Buttigieg's biography also plays a large role in his appeal.
In a media ecosystem that is quick to put political candidates in clearly demarcated campaign lanes, Buttigieg blurs the boundaries of conventional identity politics. He is a Harvard graduate. The son of an immigrant. A Rhodes scholar. An Afghanistan War veteran. An openly gay man. A millennial. A practicing Anglican.
And when a French reporter asked him on Monday about the fire that had torn through the Cathedral of Notre Dame in Paris earlier that day, Buttigieg gave his answer in unbroken French.
"There's so many boxes that he checks," LA Times journalist Eli Stokols said during a panel discussion at the Festival of Books on Sunday. "Part of [his] appeal might be that he seems like he was cryogenically created in a lab: he's, like, perfect."
While he seems to be a perfect candidate on paper, Buttigieg is also challenging stereotypes by tying his being gay to his Anglican faith. In a recent speech in Washington, Buttigieg said that his marriage to his husband Chasten and his belief in God are inextricably linked.
"Being married to Chasten has made me a better human being — because it has made me more compassionate, more understanding, more self-aware and more decent," Buttigieg said. "My marriage to Chasten has made me a better man and yes, Mr. Vice President, it has moved me closer to God."
Earlier in the speech, Buttigieg elaborated on his own struggles with accepting his sexuality and reconciling it with his faith.
"If me being gay was a choice, it was a choice that was made far, far above my pay grade," he said. "And that's the thing I wish the Mike Pences of the world would understand — that if you've got a problem with who I am, your problem is not with me. Your quarrel, sir, is with my creator."
Those jabs at Vice President Mike Pence, who has a documented record of being anti-LGBT rights, adds a level of nuance that has been absent from the culture wars in years past. By entwining his Christian faith with his being gay, Buttigieg has opened a new channel for religious conservatives and freedom-of-choice liberals to talk about God, family and homosexuality.

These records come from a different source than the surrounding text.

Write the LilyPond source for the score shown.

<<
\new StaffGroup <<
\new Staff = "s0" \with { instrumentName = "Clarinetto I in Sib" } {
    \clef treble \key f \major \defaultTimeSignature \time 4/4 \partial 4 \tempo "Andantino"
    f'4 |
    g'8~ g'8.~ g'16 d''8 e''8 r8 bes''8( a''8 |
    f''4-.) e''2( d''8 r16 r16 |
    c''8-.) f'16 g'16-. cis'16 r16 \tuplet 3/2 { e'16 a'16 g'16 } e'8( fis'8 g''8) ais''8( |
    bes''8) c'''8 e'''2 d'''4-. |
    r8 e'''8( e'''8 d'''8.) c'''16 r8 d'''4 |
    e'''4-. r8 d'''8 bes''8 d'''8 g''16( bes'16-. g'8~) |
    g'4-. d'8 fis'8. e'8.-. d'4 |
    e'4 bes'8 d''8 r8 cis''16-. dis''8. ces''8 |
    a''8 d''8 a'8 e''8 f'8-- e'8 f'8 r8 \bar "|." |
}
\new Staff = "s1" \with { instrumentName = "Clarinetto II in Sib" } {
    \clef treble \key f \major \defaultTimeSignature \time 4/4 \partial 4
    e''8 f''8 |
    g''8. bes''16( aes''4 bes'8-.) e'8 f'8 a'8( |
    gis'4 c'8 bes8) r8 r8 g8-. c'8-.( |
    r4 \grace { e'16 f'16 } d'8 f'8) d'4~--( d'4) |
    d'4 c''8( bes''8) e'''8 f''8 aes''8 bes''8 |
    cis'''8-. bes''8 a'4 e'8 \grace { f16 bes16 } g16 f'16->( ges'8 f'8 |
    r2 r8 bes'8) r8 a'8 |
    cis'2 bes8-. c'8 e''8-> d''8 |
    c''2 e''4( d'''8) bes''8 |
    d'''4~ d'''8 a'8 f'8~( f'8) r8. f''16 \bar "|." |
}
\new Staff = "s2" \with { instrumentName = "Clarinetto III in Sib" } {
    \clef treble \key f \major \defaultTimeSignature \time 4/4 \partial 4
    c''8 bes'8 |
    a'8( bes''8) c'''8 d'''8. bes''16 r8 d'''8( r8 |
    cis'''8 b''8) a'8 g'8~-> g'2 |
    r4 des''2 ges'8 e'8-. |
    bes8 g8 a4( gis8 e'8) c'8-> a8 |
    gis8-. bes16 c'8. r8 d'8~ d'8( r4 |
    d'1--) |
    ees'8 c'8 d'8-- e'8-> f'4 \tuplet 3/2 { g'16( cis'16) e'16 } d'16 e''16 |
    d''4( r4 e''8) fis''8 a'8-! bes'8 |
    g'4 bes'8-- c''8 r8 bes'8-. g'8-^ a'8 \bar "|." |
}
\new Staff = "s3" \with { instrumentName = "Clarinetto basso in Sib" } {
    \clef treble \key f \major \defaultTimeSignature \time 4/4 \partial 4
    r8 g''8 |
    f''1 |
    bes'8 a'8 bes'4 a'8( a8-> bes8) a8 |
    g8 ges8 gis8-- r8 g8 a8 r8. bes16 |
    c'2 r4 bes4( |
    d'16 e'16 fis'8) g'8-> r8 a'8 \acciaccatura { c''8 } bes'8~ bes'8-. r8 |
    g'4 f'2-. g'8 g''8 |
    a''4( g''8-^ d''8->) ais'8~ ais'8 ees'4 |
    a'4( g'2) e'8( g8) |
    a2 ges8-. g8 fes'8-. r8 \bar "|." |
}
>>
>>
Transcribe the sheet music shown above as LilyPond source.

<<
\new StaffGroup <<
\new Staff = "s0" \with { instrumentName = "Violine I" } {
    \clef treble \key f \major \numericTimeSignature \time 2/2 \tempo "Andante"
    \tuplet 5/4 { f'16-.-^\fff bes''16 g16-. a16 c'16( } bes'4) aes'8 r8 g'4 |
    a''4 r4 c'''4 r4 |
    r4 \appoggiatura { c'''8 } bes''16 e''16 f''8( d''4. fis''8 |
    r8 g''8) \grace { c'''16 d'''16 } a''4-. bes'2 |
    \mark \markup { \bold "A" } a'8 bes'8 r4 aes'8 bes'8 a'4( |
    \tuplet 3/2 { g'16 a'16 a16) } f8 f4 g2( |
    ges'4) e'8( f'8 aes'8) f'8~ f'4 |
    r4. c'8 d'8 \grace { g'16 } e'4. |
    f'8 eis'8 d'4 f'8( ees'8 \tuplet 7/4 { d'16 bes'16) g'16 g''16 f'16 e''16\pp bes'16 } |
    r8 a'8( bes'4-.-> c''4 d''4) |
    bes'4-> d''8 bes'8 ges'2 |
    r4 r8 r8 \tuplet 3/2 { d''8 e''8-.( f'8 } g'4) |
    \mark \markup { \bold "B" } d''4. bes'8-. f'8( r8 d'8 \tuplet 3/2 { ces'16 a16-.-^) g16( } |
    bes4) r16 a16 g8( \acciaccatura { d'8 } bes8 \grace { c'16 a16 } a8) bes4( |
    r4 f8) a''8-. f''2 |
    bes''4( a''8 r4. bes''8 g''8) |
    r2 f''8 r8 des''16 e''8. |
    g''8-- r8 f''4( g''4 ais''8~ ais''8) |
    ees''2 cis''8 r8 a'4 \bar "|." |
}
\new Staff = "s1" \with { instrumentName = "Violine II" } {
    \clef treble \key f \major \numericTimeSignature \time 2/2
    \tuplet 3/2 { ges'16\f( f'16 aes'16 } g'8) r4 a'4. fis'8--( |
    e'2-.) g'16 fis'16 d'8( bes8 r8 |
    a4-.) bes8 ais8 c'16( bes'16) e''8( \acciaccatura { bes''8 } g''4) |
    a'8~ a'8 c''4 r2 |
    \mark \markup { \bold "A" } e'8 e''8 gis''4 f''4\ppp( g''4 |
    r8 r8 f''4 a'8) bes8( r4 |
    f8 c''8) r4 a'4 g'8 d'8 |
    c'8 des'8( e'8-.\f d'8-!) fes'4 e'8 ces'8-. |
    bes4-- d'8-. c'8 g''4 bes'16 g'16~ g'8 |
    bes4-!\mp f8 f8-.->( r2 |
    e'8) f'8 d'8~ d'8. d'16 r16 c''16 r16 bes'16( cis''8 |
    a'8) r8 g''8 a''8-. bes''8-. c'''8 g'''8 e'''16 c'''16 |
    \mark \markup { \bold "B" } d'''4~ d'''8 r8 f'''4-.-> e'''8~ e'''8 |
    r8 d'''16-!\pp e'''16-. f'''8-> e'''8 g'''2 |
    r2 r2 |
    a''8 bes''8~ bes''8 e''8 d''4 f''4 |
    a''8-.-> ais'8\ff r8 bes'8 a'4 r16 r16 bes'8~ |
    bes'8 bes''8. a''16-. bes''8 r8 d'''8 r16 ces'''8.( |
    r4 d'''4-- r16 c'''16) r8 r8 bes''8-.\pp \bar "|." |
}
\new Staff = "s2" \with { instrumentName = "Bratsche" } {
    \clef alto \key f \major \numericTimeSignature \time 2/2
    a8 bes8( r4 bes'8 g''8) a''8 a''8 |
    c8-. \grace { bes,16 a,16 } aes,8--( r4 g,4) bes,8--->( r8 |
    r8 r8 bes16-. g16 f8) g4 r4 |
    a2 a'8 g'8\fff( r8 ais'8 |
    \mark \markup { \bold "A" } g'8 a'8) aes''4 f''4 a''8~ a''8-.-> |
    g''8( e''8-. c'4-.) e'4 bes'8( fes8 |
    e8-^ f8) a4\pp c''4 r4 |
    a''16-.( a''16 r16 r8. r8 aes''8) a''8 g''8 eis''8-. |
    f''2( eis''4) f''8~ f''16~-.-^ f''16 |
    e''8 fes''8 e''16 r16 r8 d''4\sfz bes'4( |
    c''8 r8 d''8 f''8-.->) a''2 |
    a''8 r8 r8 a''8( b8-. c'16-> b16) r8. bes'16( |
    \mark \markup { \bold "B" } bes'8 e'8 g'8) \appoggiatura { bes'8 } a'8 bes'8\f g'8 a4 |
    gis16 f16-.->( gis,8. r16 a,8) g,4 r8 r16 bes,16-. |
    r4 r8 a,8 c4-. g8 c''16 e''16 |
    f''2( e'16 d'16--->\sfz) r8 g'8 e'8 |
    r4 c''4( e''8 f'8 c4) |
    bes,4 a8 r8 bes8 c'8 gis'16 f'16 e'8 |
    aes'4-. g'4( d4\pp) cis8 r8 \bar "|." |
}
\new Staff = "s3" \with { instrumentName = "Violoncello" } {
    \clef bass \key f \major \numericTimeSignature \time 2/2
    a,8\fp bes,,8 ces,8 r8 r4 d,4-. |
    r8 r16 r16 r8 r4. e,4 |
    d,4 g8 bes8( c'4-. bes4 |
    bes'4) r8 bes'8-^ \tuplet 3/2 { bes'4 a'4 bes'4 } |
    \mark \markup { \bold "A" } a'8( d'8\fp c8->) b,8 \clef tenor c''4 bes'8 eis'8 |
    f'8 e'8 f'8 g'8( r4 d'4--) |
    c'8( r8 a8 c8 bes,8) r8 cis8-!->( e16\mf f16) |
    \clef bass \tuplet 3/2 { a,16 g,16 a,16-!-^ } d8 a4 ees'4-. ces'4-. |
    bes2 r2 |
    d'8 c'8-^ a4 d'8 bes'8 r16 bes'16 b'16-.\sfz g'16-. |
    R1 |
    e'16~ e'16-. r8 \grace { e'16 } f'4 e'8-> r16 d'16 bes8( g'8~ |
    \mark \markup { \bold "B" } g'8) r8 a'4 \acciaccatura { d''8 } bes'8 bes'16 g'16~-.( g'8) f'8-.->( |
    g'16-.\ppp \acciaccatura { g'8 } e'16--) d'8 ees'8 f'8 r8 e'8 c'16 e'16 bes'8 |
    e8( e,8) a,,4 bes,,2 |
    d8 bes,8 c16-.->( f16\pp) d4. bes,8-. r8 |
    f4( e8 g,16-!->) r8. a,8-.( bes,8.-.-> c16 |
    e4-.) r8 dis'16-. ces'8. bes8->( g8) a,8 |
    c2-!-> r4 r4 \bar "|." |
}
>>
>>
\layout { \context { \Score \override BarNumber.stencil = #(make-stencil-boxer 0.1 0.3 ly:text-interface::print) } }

Buttigieg's youth also makes him stand out, particularly against Bernie Sanders and Joe Biden, who are both in their late 70s. Buttigieg is 37, and if elected, he would be the youngest person to ever become president.
"He is able to help bridge the divide of intergenerational angst by being able to showcase that millennials aren't the supposed entitled and lazy persona [as] many Baby Boomers have characterized millennials and Gen Y," Michael Lemocks, a Buttigieg supporter from Georgetown, S.C., said.
Buttigieg has benefited from a very generous publicity feedback loop this spring: the more he appeared, the more he was talked about. The more he was talked about, the more media attention he received. In a field in which almost 20 Democrats have announced official presidential campaigns, going from relative obscurity to top-tier candidate is impressive.
"He has had this very savvy strategy of putting himself out there to really anybody who wanted to pay attention," Melanie Mason, a political reporter for the LA Times, said during her newspaper's Festival of Books. "Now, when people want to talk to me about the campaign, almost always they want to talk about Mayor Pete."
Teaching primary voters to pronounce his name was just the beginning. Now that his campaign has evolved into its next iteration, Buttigieg's immediate challenge will be to maintain his momentum and keep the media's spotlight on himself until the Democrats' first televised debate in June.